The wild part of this is I actually do enjoy producing “content.” I object to calling all this work content, because that’s a marketing term coined by those same energy suckers that designed algorithmic viewing to degrade and devalue the real work people are putting into their platforms, but lacking a better catch-all term that isn’t also extremely pretentious sounding it’s the one that best describes what I’m talking about. But I like making videos, and learning how to make them better, I like doing a little song and dance and tip of the hat routine. I like sharing how I make stuff, because making stuff is really really cool!

All this raises the question — how do I keep doing the parts I like doing, the making and the filming and the editing and the sharing, without the burnout?
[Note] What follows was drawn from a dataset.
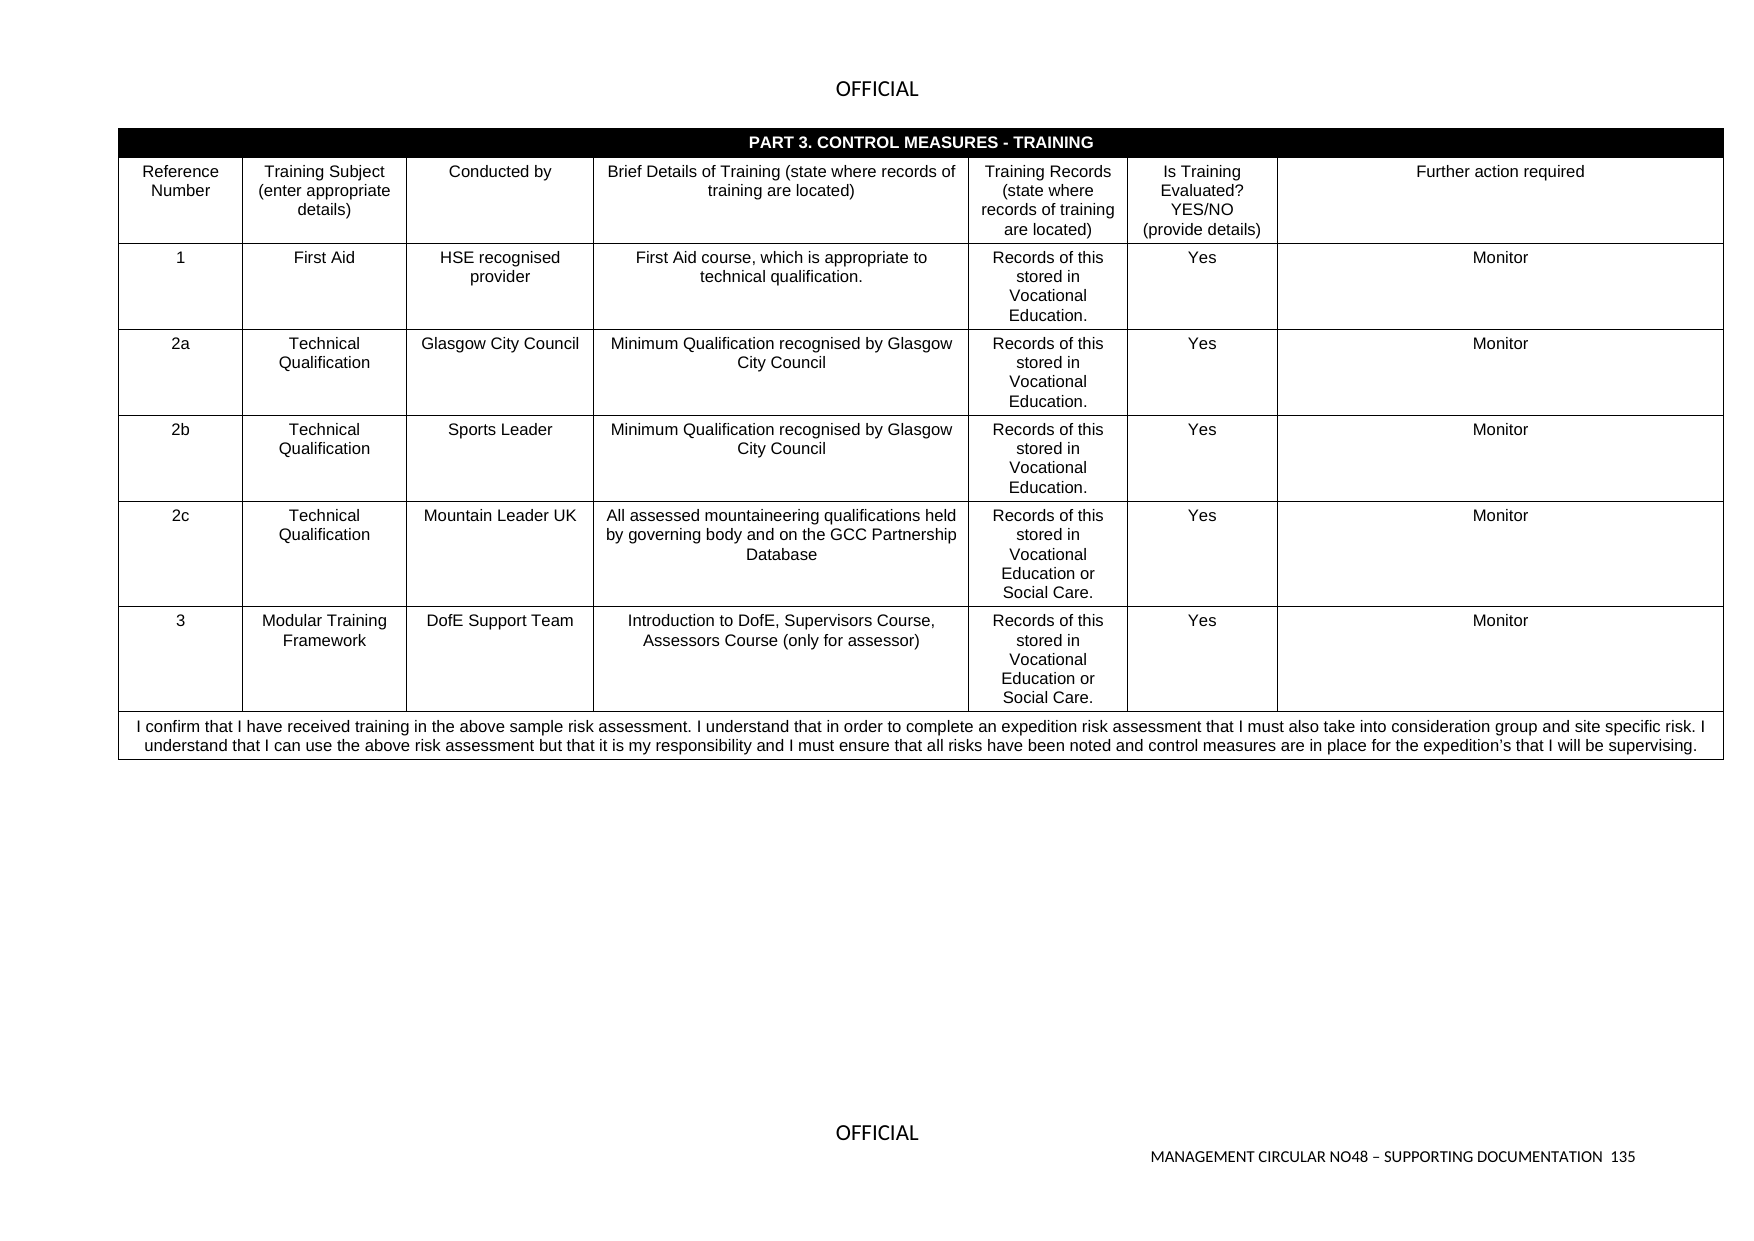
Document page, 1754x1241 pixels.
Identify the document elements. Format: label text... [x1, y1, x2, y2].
The answer for the past couple years for me has been to quit trying to make much at all. Burnout sucks like that. And every time I approached the idea of making stuff to share online again, I would skitter away like a startled lizard, hissing and angry because I was still in pain from how much I gave and how little I got back. Just peeling off chunks of myself to feed to the machine, and I hadn’t entirely healed from that.

I don’t know if I’m entirely healed now. But there is a progression to healing from sustained injuries, and one of those steps is slowly and carefully trying the activities again but this time without overdoing it and hurting yourself.

Slow crafting. It takes time to rebuild a building into something someone can live and love in, and it takes time to rebuild myself into something that can exist while sharing the things they love to make. I want to go slow, I want to appreciate the steps along the way, I want to get out of the habit of machine gunning “content” into the social media spheres in the hopes that someone will catch my strays and make me famous for doing what I love with great enthusiasm. It takes me weeks to make a set of dice not because that’s how long it takes, but because that’s how long it takes me. And I have to be okay with that, and with sharing that, and not get sucked back into the everlasting swirly that is algorithmic content.

I am slowly planning a return to patreon for this. This is only tragic in that I am no longer grandfathered in to their previous fee structures, which to my understanding have degraded pretty significantly since my exodus. However, I’ve finally started to figure myself out, and how to do le social medias without absolutely crashing myself straight into the ground trying to Get Popular or Go Viral. Looking forward to trying again.